Dataset entries:
[Start of Attachment]

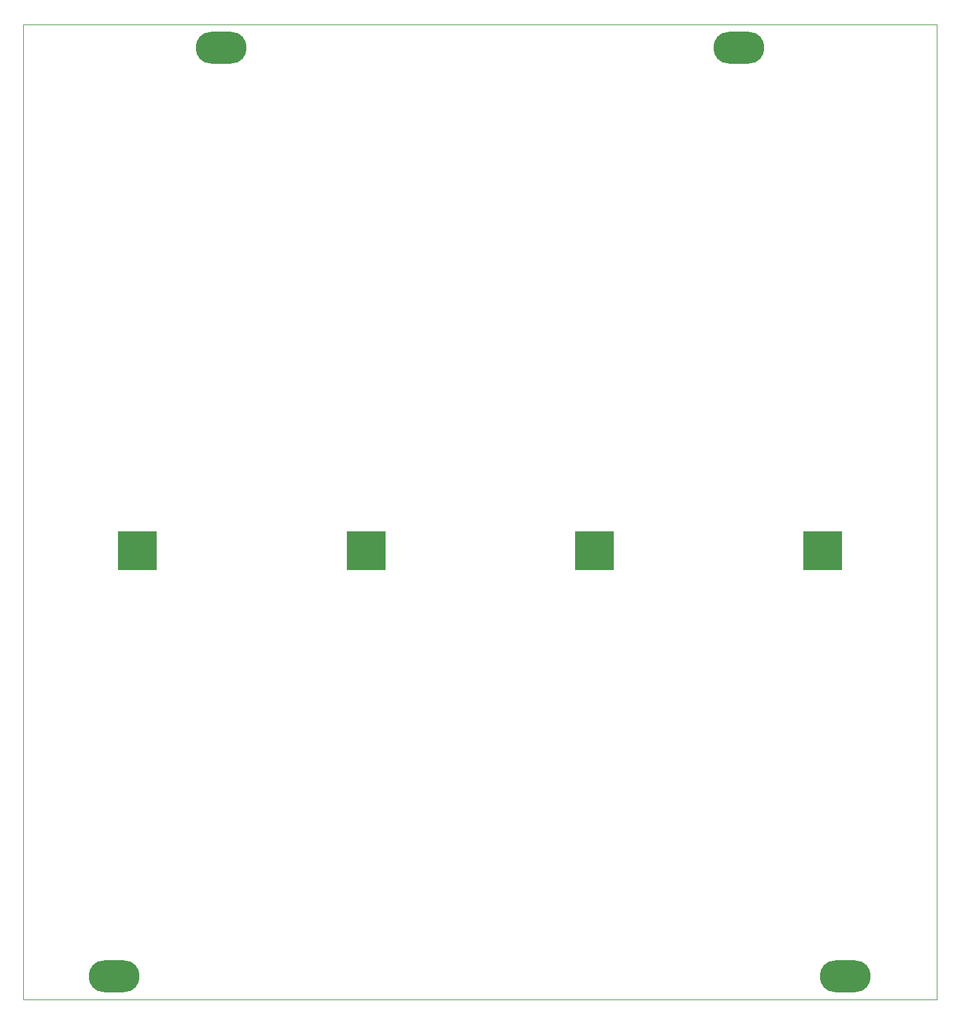
<source format=gbs>
G04 #@! TF.GenerationSoftware,KiCad,Pcbnew,(6.0.0)*
G04 #@! TF.CreationDate,2022-07-07T20:20:35+01:00*
G04 #@! TF.ProjectId,Drumbox,4472756d-626f-4782-9e6b-696361645f70,rev?*
G04 #@! TF.SameCoordinates,Original*
G04 #@! TF.FileFunction,Soldermask,Bot*
G04 #@! TF.FilePolarity,Negative*
%FSLAX46Y46*%
G04 Gerber Fmt 4.6, Leading zero omitted, Abs format (unit mm)*
G04 Created by KiCad (PCBNEW (6.0.0)) date 2022-07-07 20:20:35*
%MOMM*%
%LPD*%
G01*
G04 APERTURE LIST*
G04 #@! TA.AperFunction,Profile*
%ADD10C,0.050000*%
G04 #@! TD*
%ADD11C,0.100000*%
%ADD12O,6.700000X4.200000*%
G04 APERTURE END LIST*
D10*
X40000000Y-43500000D02*
X160000000Y-43500000D01*
X160000000Y-171500000D02*
X40000000Y-171500000D01*
X160000000Y-43500000D02*
X160000000Y-171500000D01*
D11*
X117500000Y-115000000D02*
X112500000Y-115000000D01*
X112500000Y-115000000D02*
X112500000Y-110000000D01*
X112500000Y-110000000D02*
X117500000Y-110000000D01*
X117500000Y-110000000D02*
X117500000Y-115000000D01*
G36*
X117500000Y-115000000D02*
G01*
X112500000Y-115000000D01*
X112500000Y-110000000D01*
X117500000Y-110000000D01*
X117500000Y-115000000D01*
G37*
X117500000Y-115000000D02*
X112500000Y-115000000D01*
X112500000Y-110000000D01*
X117500000Y-110000000D01*
X117500000Y-115000000D01*
X87500000Y-115000000D02*
X82500000Y-115000000D01*
X82500000Y-115000000D02*
X82500000Y-110000000D01*
X82500000Y-110000000D02*
X87500000Y-110000000D01*
X87500000Y-110000000D02*
X87500000Y-115000000D01*
G36*
X87500000Y-115000000D02*
G01*
X82500000Y-115000000D01*
X82500000Y-110000000D01*
X87500000Y-110000000D01*
X87500000Y-115000000D01*
G37*
X87500000Y-115000000D02*
X82500000Y-115000000D01*
X82500000Y-110000000D01*
X87500000Y-110000000D01*
X87500000Y-115000000D01*
X57500000Y-115000000D02*
X52500000Y-115000000D01*
X52500000Y-115000000D02*
X52500000Y-110000000D01*
X52500000Y-110000000D02*
X57500000Y-110000000D01*
X57500000Y-110000000D02*
X57500000Y-115000000D01*
G36*
X57500000Y-115000000D02*
G01*
X52500000Y-115000000D01*
X52500000Y-110000000D01*
X57500000Y-110000000D01*
X57500000Y-115000000D01*
G37*
X57500000Y-115000000D02*
X52500000Y-115000000D01*
X52500000Y-110000000D01*
X57500000Y-110000000D01*
X57500000Y-115000000D01*
D10*
X40000000Y-43500000D02*
X40000000Y-171500000D01*
D11*
X147500000Y-115000000D02*
X142500000Y-115000000D01*
X142500000Y-115000000D02*
X142500000Y-110000000D01*
X142500000Y-110000000D02*
X147500000Y-110000000D01*
X147500000Y-110000000D02*
X147500000Y-115000000D01*
G36*
X147500000Y-115000000D02*
G01*
X142500000Y-115000000D01*
X142500000Y-110000000D01*
X147500000Y-110000000D01*
X147500000Y-115000000D01*
G37*
X147500000Y-115000000D02*
X142500000Y-115000000D01*
X142500000Y-110000000D01*
X147500000Y-110000000D01*
X147500000Y-115000000D01*
D12*
X148000000Y-168500000D03*
X66000000Y-46500000D03*
X134000000Y-46500000D03*
X52000000Y-168500000D03*
M02*

</source>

[End of Attachment]

What is required: Determine how many lines of the data above contain the string "LIST", and give the result with nothing else.

Exercise solution: 2